It was the first intimation the unhappy woman had received of Ananias’s death: and to the shame of her own consciousness of guilt, must have been added the feeling that she had a certain responsibility in what had befallen him. A word of remonstrance on her part might, at the beginning, have prevented the crime: it was too late now. “And she fell down immediately at his feet, and gave up the ghost: and the young men came in and found her dead, and they carried her out and buried her by her husband” (ver. 10). And as the sacred historian again impressively adds, showing how deep was the effect produced: “And great fear came upon the whole church, and upon all that heard these things” (ver. 11).
Such is the story. Who does not feel its sadness? All before had been so peaceful and happy. The early believers had presented such a beautiful spectacle of brotherly unity and love. And now, all too soon, the enemy had been at work, sowing tares among the wheat. In the very particular in which the Church most deserved praise—the enthusiasm of its members’ charity—sin had appeared. And thus early had the young Church of Christ learned that truth, which it has been the work of nineteen centuries to emphasise, that her true danger comes not so much from without as from within, and that then only is she disgraced, when she disgraces herself.

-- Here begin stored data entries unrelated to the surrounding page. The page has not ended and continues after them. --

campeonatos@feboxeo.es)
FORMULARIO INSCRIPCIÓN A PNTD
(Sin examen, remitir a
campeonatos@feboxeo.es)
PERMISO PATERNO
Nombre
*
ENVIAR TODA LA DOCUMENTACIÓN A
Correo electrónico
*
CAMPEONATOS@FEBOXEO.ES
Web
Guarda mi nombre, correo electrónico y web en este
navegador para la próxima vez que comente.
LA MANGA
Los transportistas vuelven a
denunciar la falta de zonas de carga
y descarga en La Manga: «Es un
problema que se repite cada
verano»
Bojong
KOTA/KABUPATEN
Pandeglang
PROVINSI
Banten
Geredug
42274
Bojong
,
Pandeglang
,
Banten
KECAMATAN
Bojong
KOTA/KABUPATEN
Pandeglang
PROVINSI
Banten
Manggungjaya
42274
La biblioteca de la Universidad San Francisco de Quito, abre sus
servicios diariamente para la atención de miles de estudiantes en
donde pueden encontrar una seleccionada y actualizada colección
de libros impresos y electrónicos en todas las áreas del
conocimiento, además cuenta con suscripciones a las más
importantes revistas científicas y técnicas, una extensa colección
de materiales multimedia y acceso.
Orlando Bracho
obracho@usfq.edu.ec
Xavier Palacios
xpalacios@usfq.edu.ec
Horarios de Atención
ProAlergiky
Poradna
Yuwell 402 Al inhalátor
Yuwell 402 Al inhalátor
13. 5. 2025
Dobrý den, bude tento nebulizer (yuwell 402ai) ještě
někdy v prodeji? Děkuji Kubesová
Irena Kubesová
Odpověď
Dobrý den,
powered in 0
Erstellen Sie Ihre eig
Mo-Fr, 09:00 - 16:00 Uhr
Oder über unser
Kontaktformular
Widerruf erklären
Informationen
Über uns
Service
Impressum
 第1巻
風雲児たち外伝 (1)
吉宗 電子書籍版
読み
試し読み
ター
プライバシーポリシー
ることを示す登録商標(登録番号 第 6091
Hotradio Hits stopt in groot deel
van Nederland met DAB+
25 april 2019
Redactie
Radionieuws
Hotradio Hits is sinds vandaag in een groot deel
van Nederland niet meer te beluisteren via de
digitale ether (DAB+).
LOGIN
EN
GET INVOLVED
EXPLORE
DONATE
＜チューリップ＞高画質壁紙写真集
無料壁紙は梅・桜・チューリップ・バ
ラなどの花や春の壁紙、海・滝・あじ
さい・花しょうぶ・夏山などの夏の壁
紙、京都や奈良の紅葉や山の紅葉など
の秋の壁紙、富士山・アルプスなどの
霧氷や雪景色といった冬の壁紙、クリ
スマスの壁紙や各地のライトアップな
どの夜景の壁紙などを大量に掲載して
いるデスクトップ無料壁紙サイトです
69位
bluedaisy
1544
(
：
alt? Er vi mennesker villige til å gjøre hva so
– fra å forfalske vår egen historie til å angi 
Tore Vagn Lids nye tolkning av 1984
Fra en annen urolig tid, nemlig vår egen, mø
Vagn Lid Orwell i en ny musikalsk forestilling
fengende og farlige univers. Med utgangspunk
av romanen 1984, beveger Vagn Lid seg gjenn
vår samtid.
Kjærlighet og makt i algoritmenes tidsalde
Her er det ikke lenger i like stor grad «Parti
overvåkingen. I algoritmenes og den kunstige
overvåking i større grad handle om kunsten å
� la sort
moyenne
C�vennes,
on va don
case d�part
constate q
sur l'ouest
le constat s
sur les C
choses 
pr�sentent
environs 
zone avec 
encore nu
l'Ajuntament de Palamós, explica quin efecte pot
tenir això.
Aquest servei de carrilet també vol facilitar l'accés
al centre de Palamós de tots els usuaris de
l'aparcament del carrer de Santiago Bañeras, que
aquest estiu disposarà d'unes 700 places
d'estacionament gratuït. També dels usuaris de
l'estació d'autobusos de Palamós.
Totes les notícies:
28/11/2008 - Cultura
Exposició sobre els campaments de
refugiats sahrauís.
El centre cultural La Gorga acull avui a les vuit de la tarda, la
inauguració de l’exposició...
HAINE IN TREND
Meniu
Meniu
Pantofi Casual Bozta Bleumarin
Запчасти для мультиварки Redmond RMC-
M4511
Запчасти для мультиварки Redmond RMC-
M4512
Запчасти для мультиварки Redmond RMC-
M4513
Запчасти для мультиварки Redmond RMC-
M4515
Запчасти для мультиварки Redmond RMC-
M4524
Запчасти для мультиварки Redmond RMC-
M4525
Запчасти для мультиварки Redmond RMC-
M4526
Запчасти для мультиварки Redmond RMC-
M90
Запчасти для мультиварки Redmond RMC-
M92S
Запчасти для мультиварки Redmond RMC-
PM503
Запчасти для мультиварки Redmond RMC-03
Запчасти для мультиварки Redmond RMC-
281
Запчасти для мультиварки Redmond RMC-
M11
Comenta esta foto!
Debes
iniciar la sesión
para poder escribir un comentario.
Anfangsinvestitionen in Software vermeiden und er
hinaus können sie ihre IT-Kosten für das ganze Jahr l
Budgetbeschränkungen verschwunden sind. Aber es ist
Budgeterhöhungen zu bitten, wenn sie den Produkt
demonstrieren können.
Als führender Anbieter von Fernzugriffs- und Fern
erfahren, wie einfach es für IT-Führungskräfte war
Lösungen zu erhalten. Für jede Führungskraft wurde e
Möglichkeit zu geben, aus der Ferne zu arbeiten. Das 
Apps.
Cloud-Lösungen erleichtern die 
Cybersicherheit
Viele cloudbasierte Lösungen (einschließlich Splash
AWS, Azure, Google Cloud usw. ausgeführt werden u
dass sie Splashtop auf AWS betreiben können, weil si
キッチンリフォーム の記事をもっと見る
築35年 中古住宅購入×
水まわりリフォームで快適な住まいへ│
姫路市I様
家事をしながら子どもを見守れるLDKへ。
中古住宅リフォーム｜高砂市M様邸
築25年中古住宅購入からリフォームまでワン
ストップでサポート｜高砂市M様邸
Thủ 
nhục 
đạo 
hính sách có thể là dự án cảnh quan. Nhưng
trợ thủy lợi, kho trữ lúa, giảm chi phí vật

For what may we learn from this tragic incident?
I.
We learn the sanctity, the holiness, which Christ looks for in His Church.
The Church of Christ is holy: it consists of those who have separated themselves from the world and its defilements, and who have set themselves apart—body, soul, and spirit—for Christ’s service. That, I say, is the Church’s ideal. But we know, alas! only too well, how far short the Church on earth falls of that—how much worldliness, and vanity, and ambition—yes, and even grosser sins—mingle with our holy things.
But we must keep God’s ideal ever before us, that ideal which assures us that God, by His Spirit, actually dwells in His Church, dwells in the heart of each individual believer. Only when we remember that, can we see how great was Ananias’s sin. “He lied to the Holy Ghost: he lied not unto men, but unto God.” As by God’s Spirit his heart had been enlightened and opened to the knowledge of the truth: so now against that Spirit he had deliberately sinned.
Such a sin could not pass unpunished. Had that been allowed, the false impression would have got abroad that God was easy and tolerant of sin. Rather it was necessary “that men should be taught once for all, by sudden death treading swiftly on the heels of detected sin, that the gospel, which discovers God’s boundless mercy, has not wiped out the sterner attributes of the Judge."[1]